Y aquí estoy, buscando hasta debajo de las piedras por un pedazo de respuesta, preguntándole a los fantasmas si conocen al esposo de la niña San Juan. Aquí estoy, con las respuestas que le saqué a los fantasmas. Mi Tata nos ordenaba ir a ciertos lugares a vender guayabas, según nos presumía, un desconocido le decía en qué muelle iba a llegar el barco más cargado de turistas. Una mañana fue diferente, diferente para toda la vida. Me encontré al Sargento San Juan, se acercó y susurró cual cómplice: “Como eres un niño muy bien portado, te voy a decir dónde tú papá y tú venderán más guayabas que nunca” Cuando terminó, desaparecí. Corrí muy rápido, ni cuenta me di cuando llegué a casa y le dije: “¡Despierta, despierta, despierta! ¡Despierta, Papito! ¡Viene un barco del tamaño de tres barcos juntos en el muelle! ¿Sabes dónde es, papá?”, amplió sus ojos madrugados y se fue.

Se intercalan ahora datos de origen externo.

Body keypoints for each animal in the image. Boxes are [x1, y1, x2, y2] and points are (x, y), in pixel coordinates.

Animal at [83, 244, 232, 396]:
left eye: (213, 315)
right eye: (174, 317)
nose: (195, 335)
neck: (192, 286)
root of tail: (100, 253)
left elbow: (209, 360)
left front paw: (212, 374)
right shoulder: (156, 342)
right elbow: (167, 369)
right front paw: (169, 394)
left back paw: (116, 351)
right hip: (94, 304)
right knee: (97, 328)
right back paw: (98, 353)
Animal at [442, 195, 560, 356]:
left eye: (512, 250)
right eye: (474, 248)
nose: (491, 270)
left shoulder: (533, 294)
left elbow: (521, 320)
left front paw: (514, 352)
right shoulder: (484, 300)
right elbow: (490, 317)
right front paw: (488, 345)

Mi madre, antes de morir, me dijo que viniera. Nadie ha querido responder. ¿Si te desato la boca podrás decirme dónde encontrar a mi padre, hermano? Si gritas, disparo; si tratas de correr, disparo; si intentas golpearme, te disparo dos veces hijo de tu chingada sanjuana madre. Así que más vale que me digas dónde está mi papá.

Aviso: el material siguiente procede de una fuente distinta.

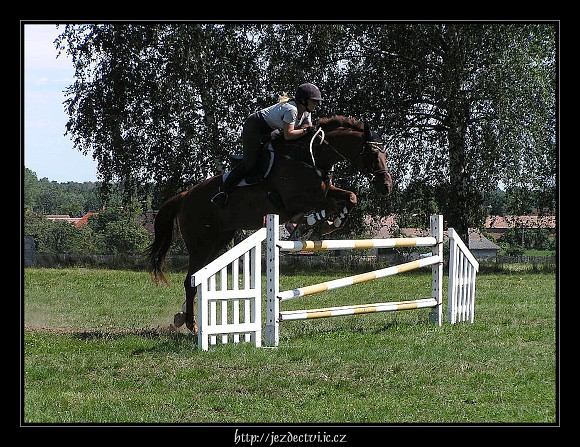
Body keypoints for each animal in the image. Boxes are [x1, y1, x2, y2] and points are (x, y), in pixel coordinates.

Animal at [145, 115, 394, 332]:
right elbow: (327, 205)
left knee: (197, 278)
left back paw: (182, 317)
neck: (310, 157)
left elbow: (350, 197)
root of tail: (185, 196)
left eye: (385, 153)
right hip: (200, 244)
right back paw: (191, 324)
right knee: (190, 280)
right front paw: (316, 222)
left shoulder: (324, 190)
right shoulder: (296, 200)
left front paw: (330, 223)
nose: (386, 187)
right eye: (373, 153)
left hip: (218, 241)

—No dispares, Juan. Ya entendí.
—¿Qué entendiste?
—Te diré en dónde está, pues.
—En dónde, pues, dime.
—Tu papá está en Comala.
—Señálalo en el mapa.
—No te puedo decir, Juan: no está en el mapa. Hay otro Comala pero es en otro lugar.
—Señala ese lugar, Jorge, o te mato ahora mismo.
—Pues ahora mismo me voy con tu papá, gracias a tu disparo. ¿Quieres ir por él, de verdad? Llénate la boca de plomo.